Bacolod City

Bacolod is not just the business center of Negros Island. It is also the quiet little town that offers plenty of attractions. Apart from its convenient location across the Guimaras straight from Panay, Bacolod boasts its great food and a lively bar and club scene. The city sits in the heartland of the Negros Province once thriving sugar industry.

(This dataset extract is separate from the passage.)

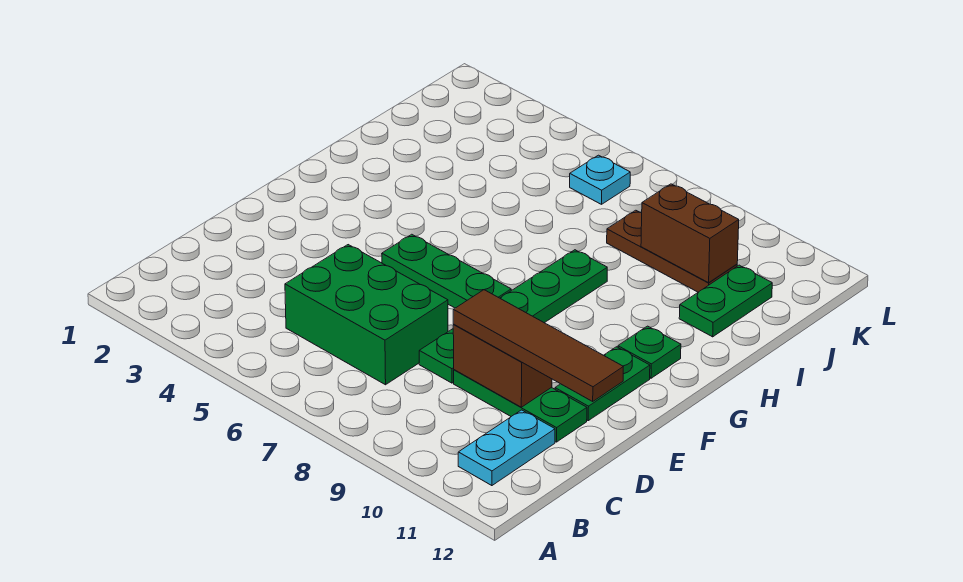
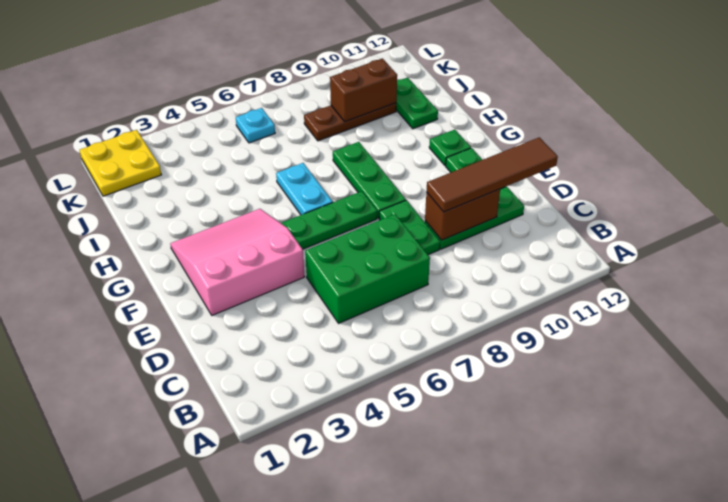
cyan 1x2 plate [458,410,555,486] -> cyan 1x2 plate moved to [276,163,333,215]
none -> pink 3x3 slope [170,209,305,315]
none -> yellow 2x2 plate [80,130,161,196]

The island’s historic wealth is preserved in the excellent Negros Museum and in the fading grandeur of the sugar baron’s haciendas in Sillay and Victorias. South of the city, Mt. Kanla-on rises dramatically from the sugar cane fields, a challenge to be taken on only by the hardiest trekkers.

How to pay:

Philippine Peso

How unique:

Some cities are named after a certain behavior that the residents carry. This city is called the “City of Smiles” because of its Joie de Vivre, Mardi Grass like festival. The name Bacolod was derived from the Hiligaynon word, “Buklod” meaning stonehill, as the city was first set up on a stonehill. Due to Muslim invasion it was then transferred to the shoreline. The original town is now called Daan Banwa. It means an old town. Aside from being named as the “City of Smiles” but is also known as the Land of Sweet people due to its culinary heritage where it is famous for its chicken Inasal and sweet dessert treats.

Where to go:

Nearly everything in the Negros Museum, in the Old Capitol Building, relates to the colonial sugar industry. It opens from Monday to Saturday at 9am to 6pm. The Old Capitol Building, built in 1921, sprawls from Gatuslao to Lacson St. Across the treet from the Negros Museum is the Negros Forest and Ecological Foundation’s Biodiversity Center. The center is devoted to preserving what remains of Negros’ indigenous flora and fauna. It opens from Monday to Saturday from 10am to 5pm. In the Goldenfield Commercial Complex, bars, and karaoke joints galore stay open daily from 9pm to 2am. Quorum, near the back of the complex at the Kundutel, is an enormous arena with space-tech flair.

When to go:

The third week of October sees the celebration of the Masskara Festival, a mélange of Mardi Gras and Rio party Styles.

What to do:

For quality and ambiance, Goldenfield Commercial Complex has bistros and café or the area of Lacson Street between 20th and 24th Street, Cyberazia in an internet café and trendy neon bar. The cost for the internet is half a dollar per hour and is open from Monday to Saturday at 9am to 2am. Nearby Chicken House on Lacson Street at the corner of 24th Street, roves that not all chicken is created equal. The center market downtown offers sweet delicacies, including piyaya and bayi-bayi. For excellent Japanese food at bargain prices can be enjoyed at Inaka on Lacson Street, near the 22nd Street intersection.

Tourist tips:

Bacolod is on the Northwestern tip of Negros Occidental. The ferry pier sits west of the plaza. Lacson Street bisects the city. Three blocks closer to the coast, Araneta Street begins at the plaza and continues south to the airport. Between the two, Gatuslao Street passes the post office and Negros Museum. Burgos Street intersects Lacson and Araneta Street and ends at the ferry pier. In the east, Burgos Street cuts across Lopez Jaena Street which hosts the bus terminals.